Manjit Kaur vit au Canada depuis cinq ans. Elle a demandé l'asile politique, mais ne l'a pas obtenu. Son mari, sikh lui aussi, expulsé au mois de mai, a été victime de torture depuis son retour dans son pays natal. Malgré les craintes de la femme, son expulsion vers l'Inde a été maintenue mercredi soir.

Viol, harcèlement, torture. Dans son témoignage adressé à la Cour fédérale, et que La Presse a obtenu, Manjit Kaur décrit son quotidien terrifiant à Ludhiana, dans la région du Punjab. Des problèmes qui sont dus à la police qui, selon elle, croit que son mari, Daljit Singh, milite dans un mouvement extrémiste.

«J'ai beaucoup souffert et je suis psychologiquement perturbée par tout ce qui m'est arrivé. J'ai été arrêtée et maltraitée en détention, et violée par des policiers soûls. J'ai peur que cela m'arrive de nouveau», peut-on lire. La jeune femme souffre de dépression, d'anxiété et de choc post-traumatique, selon plusieurs médecins québécois.

C'est pour fuir la violence dont elle était victime que Manjit Kaur a demandé, avec son mari, l'asile politique au Canada, en 2006. Le couple a laissé derrière lui ses quatre enfants, qu'ils ont confiés à leur famille. Mais leur demande d'asile a été rejetée, et tous deux ont reçu en mai un avis d'expulsion.

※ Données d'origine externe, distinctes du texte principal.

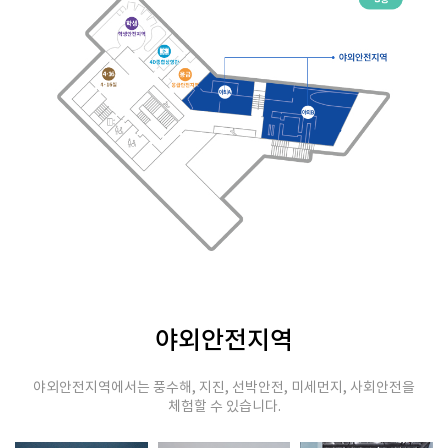
야외안전지역
야외안전지역에서는 풍수해, 지진, 선박안전, 미세먼지, 사회안전을
체험할 수 있습니다.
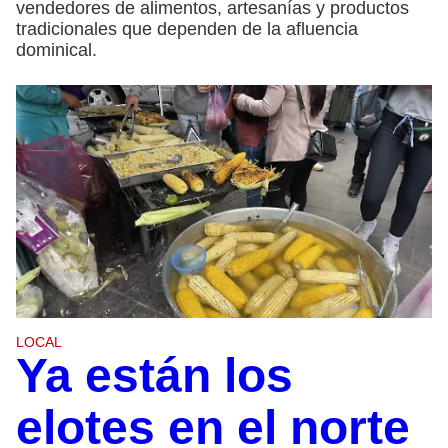
vendedores de alimentos, artesanías y productos
tradicionales que dependen de la afluencia
dominical.
LOCAL
Ya están los
elotes en el norte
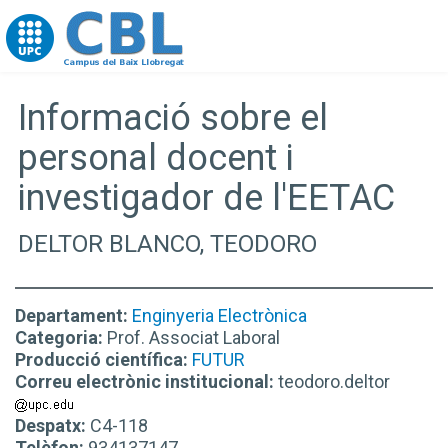
Go to upc.edu
Informació sobre el
personal docent i
investigador de l'EETAC
DELTOR BLANCO, TEODORO
Departament:
Enginyeria Electrònica
Categoria:
Prof. Associat Laboral
Producció científica:
FUTUR
Correu electrònic institucional:
teodoro.deltor
Despatx:
C4-118
Telèfon:
934137147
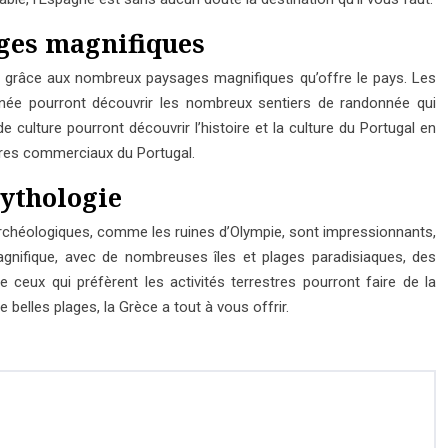
ages magnifiques
r grâce aux nombreux paysages magnifiques qu’offre le pays. Les
née pourront découvrir les nombreux sentiers de randonnée qui
ulture pourront découvrir l’histoire et la culture du Portugal en
res commerciaux du Portugal.
mythologie
s archéologiques, comme les ruines d’Olympie, sont impressionnants,
nifique, avec de nombreuses îles et plages paradisiaques, des
ceux qui préfèrent les activités terrestres pourront faire de la
elles plages, la Grèce a tout à vous offrir.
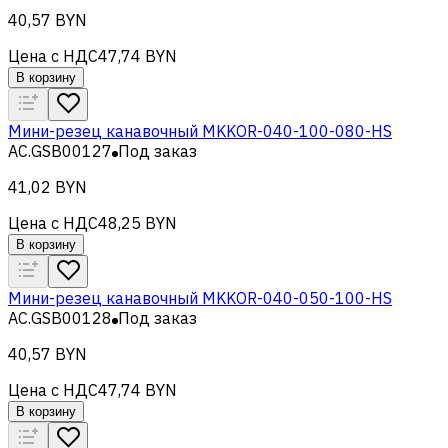
40,57 BYN
Цена с НДС
47,74 BYN
В корзину
Мини-резец канавочный MKKOR-040-100-080-HS
AC.GSB00127
Под заказ
41,02 BYN
Цена с НДС
48,25 BYN
В корзину
Мини-резец канавочный MKKOR-040-050-100-HS
AC.GSB00128
Под заказ
40,57 BYN
Цена с НДС
47,74 BYN
В корзину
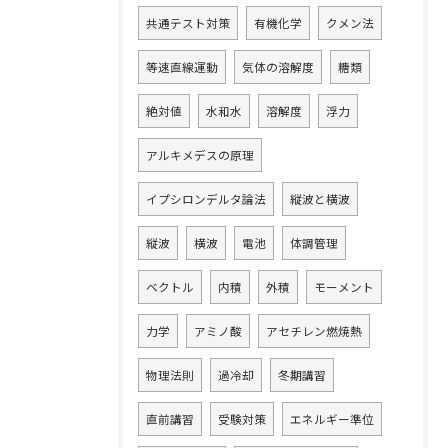
共通テスト対策
有機化学
クメン法
等速直線運動
気体の溶解度
糖類
絶対値
水和水
溶解度
浮力
アルキメデスの原理
イプシロンデルタ論法
縦波と横波
縦波
横波
電池
体調管理
ベクトル
内積
外積
モーメント
力学
アミノ酸
アセチレン燃焼熱
物理法則
過冷却
冬期講習
直前講習
受験対策
エネルギー準位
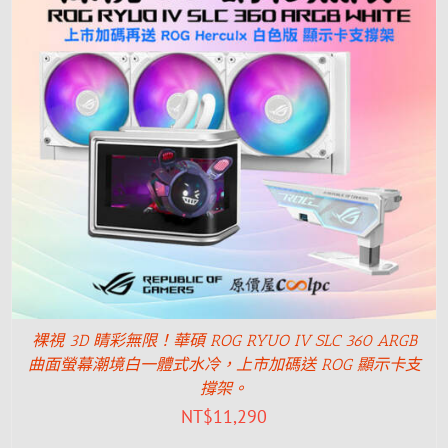
裸視 3D 睛彩無限！華碩 ROG RYUO IV SLC 360 ARGB
曲面螢幕潮境白一體式水冷，上市加碼送 ROG 顯示卡支
撐架。
NT$
11,290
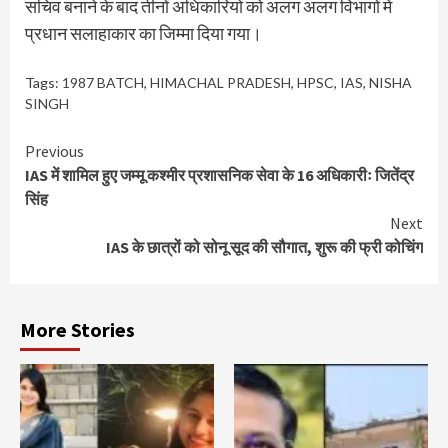
सचिव बनाने के बाद तीनों अधिकारियों को अलग अलग विभागों में
प्रधान सलाहाकार का जिम्मा दिया गया।
Tags:
1987 BATCH
,
HIMACHAL PRADESH
,
HPSC
,
IAS
,
NISHA
SINGH
Continue
Previous
IAS में शामिल हुए जम्मू कश्मीर प्रशासनिक सेवा के 16 अधिकारीः जितेंद्र
Reading
सिंह
Next
IAS के छात्रों को सोनू सूद की सौगात, शुरू की फ्री कोचिंग
More Stories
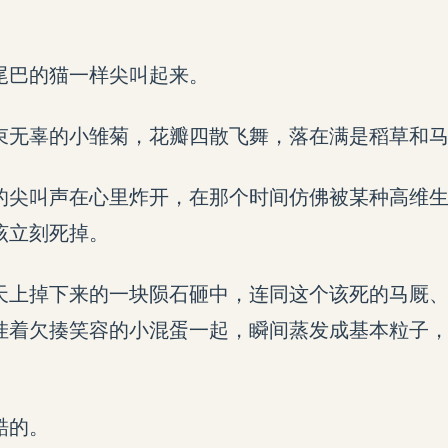
尾巴的猫一样尖叫起来。
束无辜的小雏菊，花瓣四散飞舞，落在满是稻草和
的尖叫声在心里炸开，在那个时间仿佛被某种高维
该立刻死掉。
天上掉下来的一块陨石砸中，连同这个该死的马厩
挂着欠揍笑容的小混蛋一起，瞬间蒸发成基本粒子
酷的。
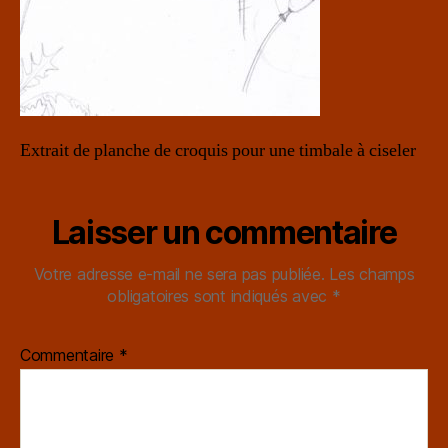
Extrait de planche de croquis pour une timbale à ciseler
Laisser un commentaire
Votre adresse e-mail ne sera pas publiée.
Les champs
obligatoires sont indiqués avec
*
Commentaire
*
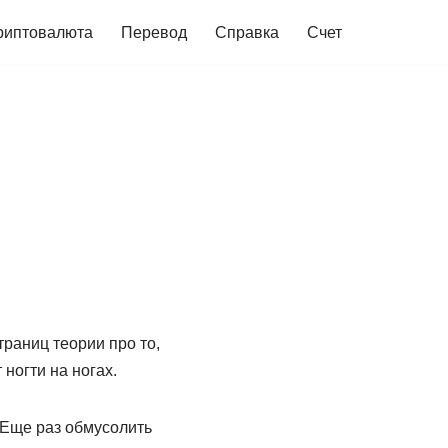
риптовалюта
Перевод
Справка
Счет
раниц теории про то,
 ногти на ногах.
. Еще раз обмусолить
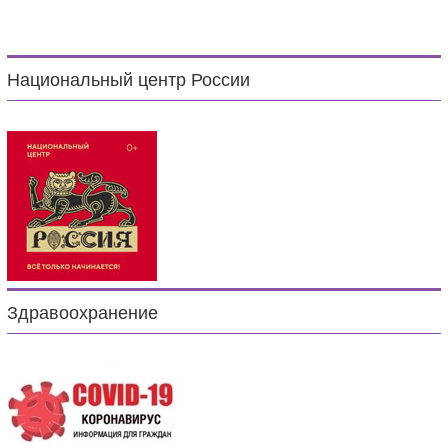
Национальный центр России
Здравоохранение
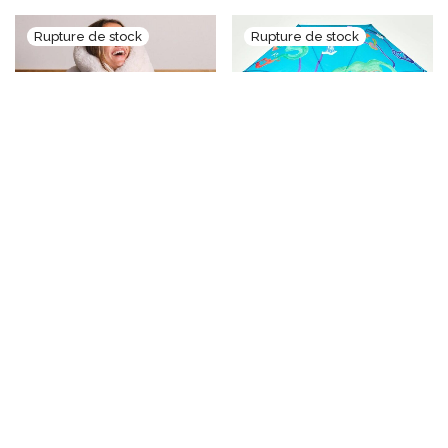
plaid polar bear
Parapluie aqua fungi
180,00
€
42,90
€
TTC
TTC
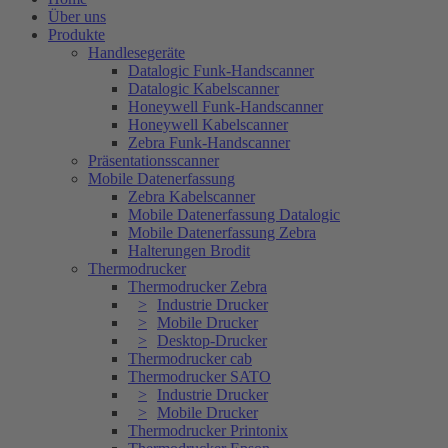
Über uns
Produkte
Handlesegeräte
Datalogic Funk-Handscanner
Datalogic Kabelscanner
Honeywell Funk-Handscanner
Honeywell Kabelscanner
Zebra Funk-Handscanner
Präsentationsscanner
Mobile Datenerfassung
Zebra Kabelscanner
Mobile Datenerfassung Datalogic
Mobile Datenerfassung Zebra
Halterungen Brodit
Thermodrucker
Thermodrucker Zebra
Industrie Drucker
Mobile Drucker
Desktop-Drucker
Thermodrucker cab
Thermodrucker SATO
Industrie Drucker
Mobile Drucker
Thermodrucker Printonix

Sous le choc de la nouvelle, la mère de la jeune femme est morte d'une crise cardiaque.

Son mari, expulsé le 16 mai, a de nouveau été victime de torture des policiers. Il vit maintenant caché, rapporte un avocat indien. Joint par La Presse, celui-ci a toutefois refusé de commenter le dossier.

«Je ne sais pas pendant combien de temps je pourrai me cacher. Ma vie est presque finie. J'ai vu mes enfants seulement un jour, dit-il dans une lettre adressée à sa femme et datée du mois de juillet. Tu ne devrais pas revenir. La police demande de tes nouvelles, ils veulent te violer et te tuer.»

Manjit Kaur a obtenu un sursis au début de l'été avant d'apprendre, au début de l'automne, la date de sa nouvelle expulsion. La Cour fédérale a refusé de lui accorder un nouveau sursis, même si elle vient de déposer une demande de résidence permanente pour motifs humanitaires. Et même si son mari a été arrêté arbitrairement dès son retour.

Du côté de l'Agence des services frontaliers, on réplique que les mauvais traitements subis par Daljit Singh après son expulsion ne sont pas différents des événements décrits lors de leur demande d'asile. Ils sont peu crédibles et ne justifient donc pas le fait d'accorder un sursis à la jeune femme. Hier, plus aucun recours légal ne pouvait permettre à Manjit Kaur d'éviter l'expulsion.

Selon l'avocat de Mme Kaur, Stewart Istvanffy, le Canada a violé ses propres lois en renvoyant Daljit Singh vers la torture. Et plutôt que de réparer cette erreur, l'administration envoie une jeune femme vers un sort tout aussi peu enviable. «Pour moi, ça veut dire qu'il y a de graves problèmes. Certains juges de la Cour fédérale trouvent plus important de protéger le système que de respecter notre Charte des droits et libertés. Avec toute la preuve que l'on a apportée sur la torture que son mari a subie, on ne peut être que dépités par la décision de la renvoyer», déplore-t-il.